Dieses Haus hat viel gesehen: Junge Männer, 18, 19 oder 20 Jahre alt, die der Staat gezogen hat, wie man damals sagte. Sie mussten vor ihm auf die Knie gehen und hatten in der Regel einen Heidenrespekt davor. Tauglich oder nicht? Das entschied sich unter anderem bei den Kniebeugen, die während der Musterung zu absolvieren waren. Manch einer, der sich insgeheim eine plötzliche Schwäche wünschte, andere, die wie wild hinter der Bestnote her waren, und wieder andere, denen das alles ziemlich egal war, sie wollten den Kriegsdienst verweigern.
Die Wehrpflichtigen fanden sich im sogenannten Bundeswehrhochhaus ein. Später wurde das Gebäude vom Zoll genutzt. Noch später kamen Flüchtlinge, die eine Unterkunft benötigten. Und zuletzt waren es Künstler und Unternehmensgründer, flippige Leute, die sich austoben durften, ohne Miete zahlen zu müssen. Da gehörte die Immobilie in der Bahnhofsvorstadt bereits der teilstädtischen Wohnungsgesellschaft Gewoba, sie hatte es im Jahr 2019 nach komplizierten und langwierigen Verhandlungen von der Bundesanstalt für Immobilienaufgaben (Bima) erworben.

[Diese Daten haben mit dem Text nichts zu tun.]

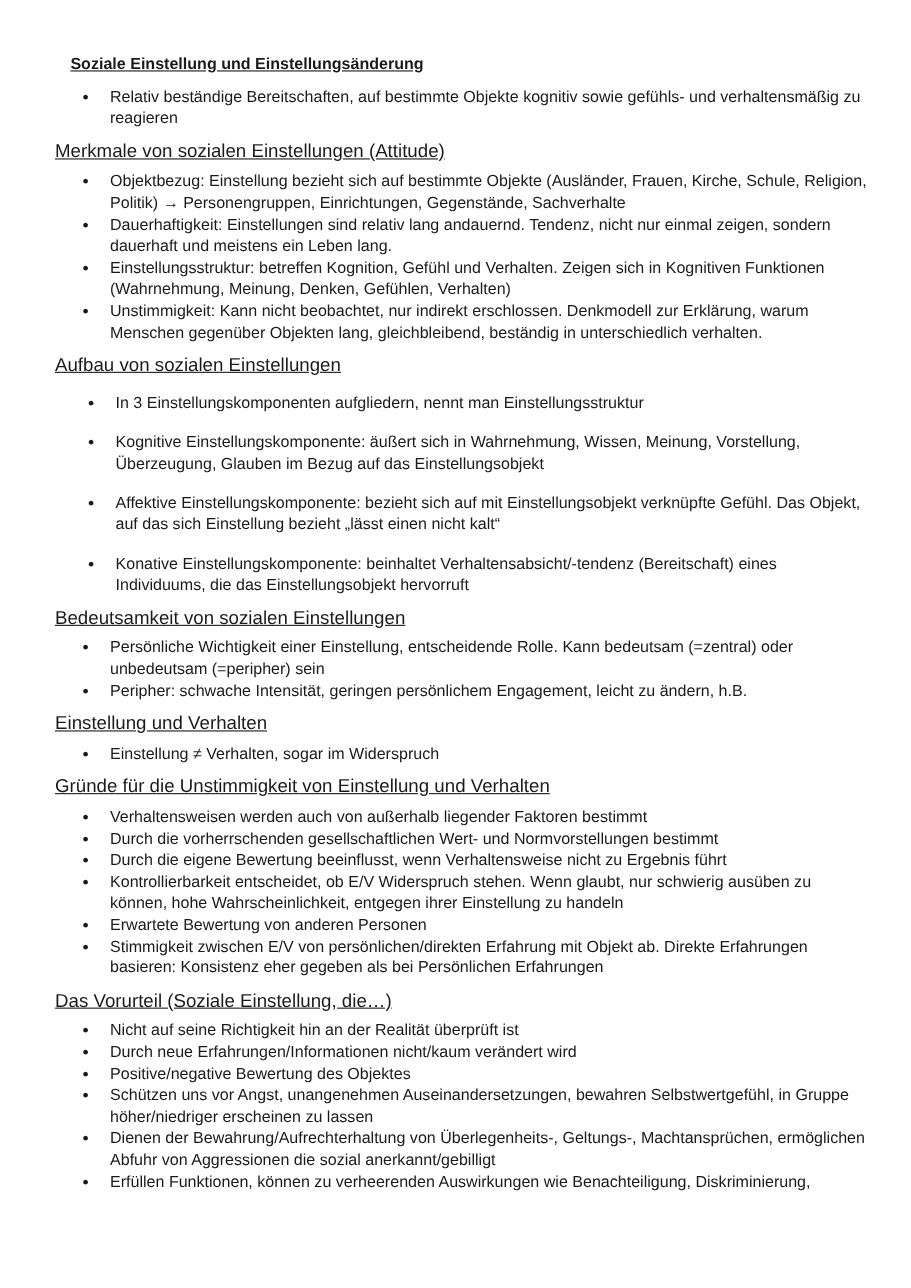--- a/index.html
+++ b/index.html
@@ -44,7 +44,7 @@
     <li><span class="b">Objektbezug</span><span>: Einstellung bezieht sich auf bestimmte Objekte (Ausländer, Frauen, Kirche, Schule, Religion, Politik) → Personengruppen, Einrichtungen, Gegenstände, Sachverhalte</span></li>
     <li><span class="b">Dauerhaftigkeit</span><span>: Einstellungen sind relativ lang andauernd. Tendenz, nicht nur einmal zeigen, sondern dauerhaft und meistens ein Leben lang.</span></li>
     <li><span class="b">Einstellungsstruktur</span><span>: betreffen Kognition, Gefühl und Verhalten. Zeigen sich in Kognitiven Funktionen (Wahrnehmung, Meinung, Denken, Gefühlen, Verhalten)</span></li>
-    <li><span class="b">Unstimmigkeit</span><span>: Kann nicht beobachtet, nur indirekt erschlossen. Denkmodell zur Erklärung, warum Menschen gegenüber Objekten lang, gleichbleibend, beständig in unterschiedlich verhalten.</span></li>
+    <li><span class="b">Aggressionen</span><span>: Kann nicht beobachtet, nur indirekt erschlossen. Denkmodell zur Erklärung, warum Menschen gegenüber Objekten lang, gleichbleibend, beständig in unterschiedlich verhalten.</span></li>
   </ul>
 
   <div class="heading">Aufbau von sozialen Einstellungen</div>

Es gab noch andere Episoden in dem Haus, als zum Beispiel der Bremer "Tatort" sein Polizeipräsidium dorthin verlegte oder ein paar Etagen tiefer das waschechte Spezialeinsatzkommando der Polizei in Kampfmontur und mit Farbmunition kitzelige Situationen simulierte. Vor allem war es nach Fertigstellung im Jahr 1969 aber eine militärische Einrichtung, und zwar mitnichten allein als Kreiswehrersatzamt.
Dass die Bundeswehr an der Falkenstraße einen wichtigen Standort hatte, bezeugen die Überreste aus den ersten Jahrzehnten. Eine raumgroße Fernmeldeanlage zum Beispiel, die zwar ein wenig zerfleddert aussieht, mit Geschick aber wohl wieder in Gang zu bekommen wäre. Techniker, die zur Wartung eingesetzt wurden und keine Soldaten waren, mussten in ihren Arbeitsverträgen unterschreiben, dass sie strengste Geheimhaltung üben.

Kein Klassenunterschied beim Blick über die Stadt
Ganz oben in dem 55 Meter hohen Gebäude stand zu Mittag das Essen bereit – die Offiziere ließen sich von Ordonnanzen bedienen, sie hatten ihren eigenen, abgetrennten Bereich mit vertäfelten Wänden, die an der einen Front mit einem Holzrelief des Worpsweder Künstlers Alfred Lichtenford verziert war. Es zeigt den Dom, das Rathaus und weitere Bremer Motive. Das Relief wurde abgebaut und von der Gewoba eingelagert. Der zweite, wesentlich größere Raum auf der 14. Etage war den Unteroffizieren und Mannschaften vorbehalten, man sieht noch, wo der Tresen zur Essensausgabe stand. Klassenunterschiede – nicht aber beim Blick über die Stadt, den haben alle gleich genossen.
Um das Hochhaus herum liegen sieben Meter tief drei Bunker. Sie sind für einen Atomkrieg ausgelegt. Schwere Stahltüren, Sandfilteranlagen, um die Luft von draußen zu reinigen, ein Notstromaggregat, das mit Diesel betrieben wird und die Dekontaminationsschleusen: ein großes Loch in der Wand für die Kleidung, Duschköpfe an der Decke, um sich den radioaktiven Staub abzuwaschen, eine Kammer für die neue Wäsche. Das alles gibt es noch. Doch nichts dabei, was gegen die Strahlen im Leib geholfen hätte.
Drei Bunker mit fünf Schutzräumen, in denen jeweils 50 Menschen Platz finden. Gebraucht wurden sie nie. In der Dunkelheit leuchtet Phosphor, um sich orientieren zu können, wenn das Licht ausfällt. Gespenstisch. Zu einem Teil bleibt die Bunkeranlage erhalten, sie wird auf ewig daran erinnern, dass dieses Haus ein Bundeswehrhochhaus war.